_EXCERPTED RECORDS_.
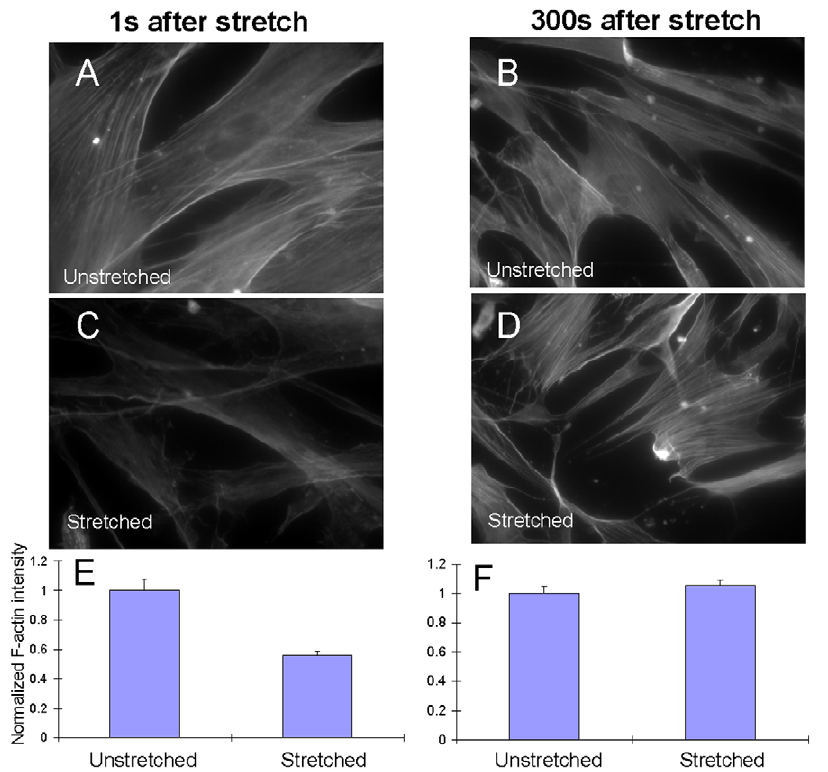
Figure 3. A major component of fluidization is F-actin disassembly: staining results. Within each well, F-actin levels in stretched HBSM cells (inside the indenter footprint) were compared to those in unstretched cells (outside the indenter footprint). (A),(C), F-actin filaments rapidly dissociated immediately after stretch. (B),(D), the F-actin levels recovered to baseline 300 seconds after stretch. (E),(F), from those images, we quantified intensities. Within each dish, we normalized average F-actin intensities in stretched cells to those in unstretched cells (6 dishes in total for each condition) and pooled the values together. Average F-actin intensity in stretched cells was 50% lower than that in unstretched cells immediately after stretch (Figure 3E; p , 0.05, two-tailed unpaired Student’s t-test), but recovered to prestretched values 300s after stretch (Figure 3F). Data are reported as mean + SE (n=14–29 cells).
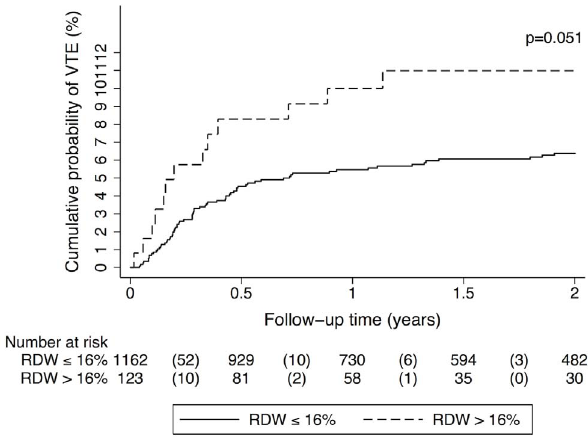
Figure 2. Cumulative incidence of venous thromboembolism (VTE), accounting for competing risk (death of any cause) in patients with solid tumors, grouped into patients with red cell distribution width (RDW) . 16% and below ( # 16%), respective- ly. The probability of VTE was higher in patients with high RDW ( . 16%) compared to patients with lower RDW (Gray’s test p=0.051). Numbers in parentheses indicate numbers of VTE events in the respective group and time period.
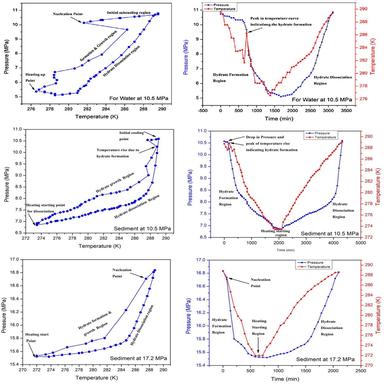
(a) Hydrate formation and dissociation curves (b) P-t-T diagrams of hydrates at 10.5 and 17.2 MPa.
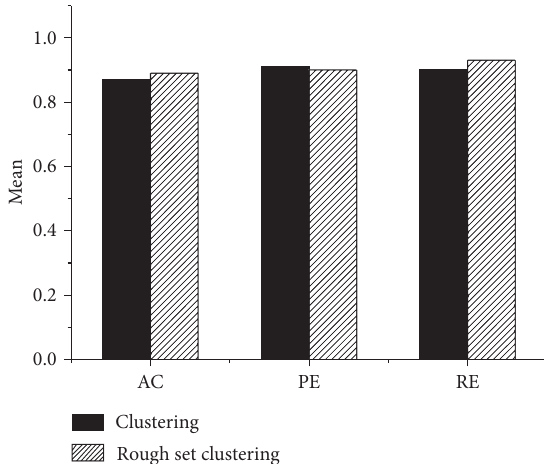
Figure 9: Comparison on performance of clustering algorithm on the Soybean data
* * *
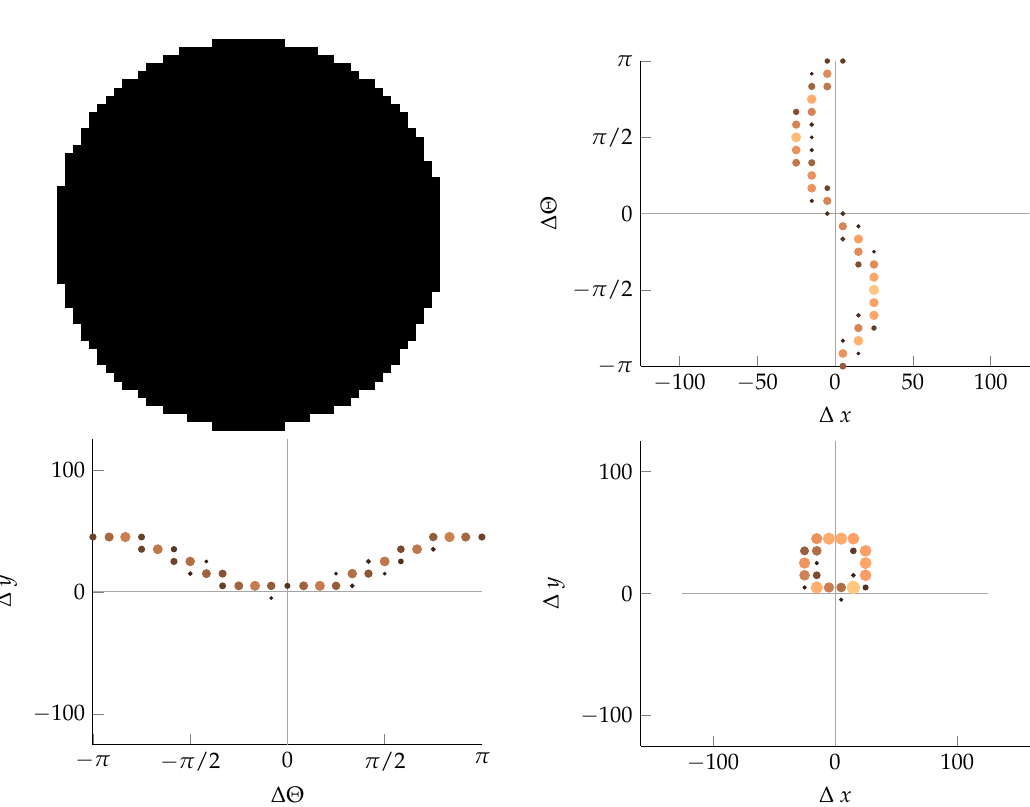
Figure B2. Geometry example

_THE PROBLEM_. Exactly the lines above from the one that contains "Figure 2. Cumulative" down to the one that contains "Figure 9: Comparison" are to be output, both ends kept and pictures omitted.

_SOLUTION_.
Figure 2. Cumulative incidence of venous thromboembolism (VTE), accounting for competing risk (death of any cause) in patients with solid tumors, grouped into patients with red cell distribution width (RDW) . 16% and below ( # 16%), respective- ly. The probability of VTE was higher in patients with high RDW ( . 16%) compared to patients with lower RDW (Gray’s test p=0.051). Numbers in parentheses indicate numbers of VTE events in the respective group and time period.
(a) Hydrate formation and dissociation curves (b) P-t-T diagrams of hydrates at 10.5 and 17.2 MPa.
Figure 9: Comparison on performance of clustering algorithm on the Soybean data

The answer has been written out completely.